Jakarta (ANTARA News) - Komisi VI DPR RI meminta Kementerian Perdagangan dan Kementerian Perindustrian bersama instansi terkait untuk menghitung ulang neraca gula nasional.
Hal itu dikatakan Wakil Ketua Komisi VI DPR RI, Heri Gunawan terkait kebijakan Kementerian Perdagangan yang telah membuka kran impor gula refinasi sebanyak 3,12 juta ton tahun 2015.

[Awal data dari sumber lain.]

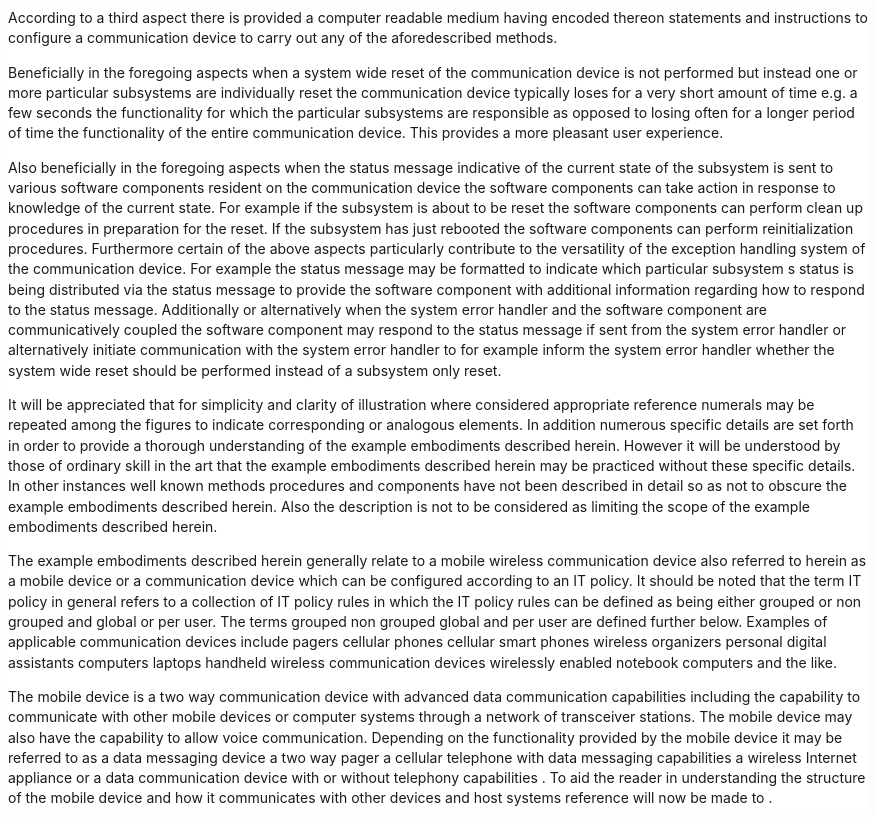 According to a third aspect there is provided a computer readable medium having encoded thereon statements and instructions to configure a communication device to carry out any of the aforedescribed methods.

Beneficially in the foregoing aspects when a system wide reset of the communication device is not performed but instead one or more particular subsystems are individually reset the communication device typically loses for a very short amount of time e.g. a few seconds the functionality for which the particular subsystems are responsible as opposed to losing often for a longer period of time the functionality of the entire communication device. This provides a more pleasant user experience.

Also beneficially in the foregoing aspects when the status message indicative of the current state of the subsystem is sent to various software components resident on the communication device the software components can take action in response to knowledge of the current state. For example if the subsystem is about to be reset the software components can perform clean up procedures in preparation for the reset. If the subsystem has just rebooted the software components can perform reinitialization procedures. Furthermore certain of the above aspects particularly contribute to the versatility of the exception handling system of the communication device. For example the status message may be formatted to indicate which particular subsystem s status is being distributed via the status message to provide the software component with additional information regarding how to respond to the status message. Additionally or alternatively when the system error handler and the software component are communicatively coupled the software component may respond to the status message if sent from the system error handler or alternatively initiate communication with the system error handler to for example inform the system error handler whether the system wide reset should be performed instead of a subsystem only reset.

It will be appreciated that for simplicity and clarity of illustration where considered appropriate reference numerals may be repeated among the figures to indicate corresponding or analogous elements. In addition numerous specific details are set forth in order to provide a thorough understanding of the example embodiments described herein. However it will be understood by those of ordinary skill in the art that the example embodiments described herein may be practiced without these specific details. In other instances well known methods procedures and components have not been described in detail so as not to obscure the example embodiments described herein. Also the description is not to be considered as limiting the scope of the example embodiments described herein.

The example embodiments described herein generally relate to a mobile wireless communication device also referred to herein as a mobile device or a communication device which can be configured according to an IT policy. It should be noted that the term IT policy in general refers to a collection of IT policy rules in which the IT policy rules can be defined as being either grouped or non grouped and global or per user. The terms grouped non grouped global and per user are defined further below. Examples of applicable communication devices include pagers cellular phones cellular smart phones wireless organizers personal digital assistants computers laptops handheld wireless communication devices wirelessly enabled notebook computers and the like.

The mobile device is a two way communication device with advanced data communication capabilities including the capability to communicate with other mobile devices or computer systems through a network of transceiver stations. The mobile device may also have the capability to allow voice communication. Depending on the functionality provided by the mobile device it may be referred to as a data messaging device a two way pager a cellular telephone with data messaging capabilities a wireless Internet appliance or a data communication device with or without telephony capabilities . To aid the reader in understanding the structure of the mobile device and how it communicates with other devices and host systems reference will now be made to .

"Perhitungan itu harus dilakukan dengan mengecek langsung produksi dan konsumsi gula di lapangan. Jangan hanya hitung diatas meja dengan mendasarkannya pada proyeksi dan asumsi yang bisa bias," kata Heri dalam rilis yang diterima ANTARA News, Jakarta, Sabtu.
Selain itu, Kemendag dan Kemenperind juga harus aktif meningkatkan koordinasi dengan berbagai institusi lain, termasuk dengan asosiasi-asosiasi gula di Indonesia, dalam rangka re-kalkukasi neraca gula nasional. Termasuk juga koordinasi dengan BKPM dalam rangka menata ulang kebijakan investasi untuk penguatan industri gula nasional.
Katanya, Kementerian Perdagangan telah membuka keran impor gula refinasi sebanyak 672.000 ton untuk kuartal I-2015 dan 945.643 ton untuk kuartal II-2015, untuk kuartal III sebesar 600.000 ton. Total impor gula refinasi selama 2015 ini sudah mencapai 2,2 juta ton. Bahkan rencana kuota tahun 2015 sampai 3.12 juta ton.
"Masuknya gula refinasi sebesar 3.12 juta ton itu dipandang tidak pro petani. Masuknya gula refinasi yang peruntukkannya bagi industri makanan dan minuman itu akhirnya merembes ke pasar-pasar konsumsi dan merusak harga. Petani 'terbunuh'," kata Heri.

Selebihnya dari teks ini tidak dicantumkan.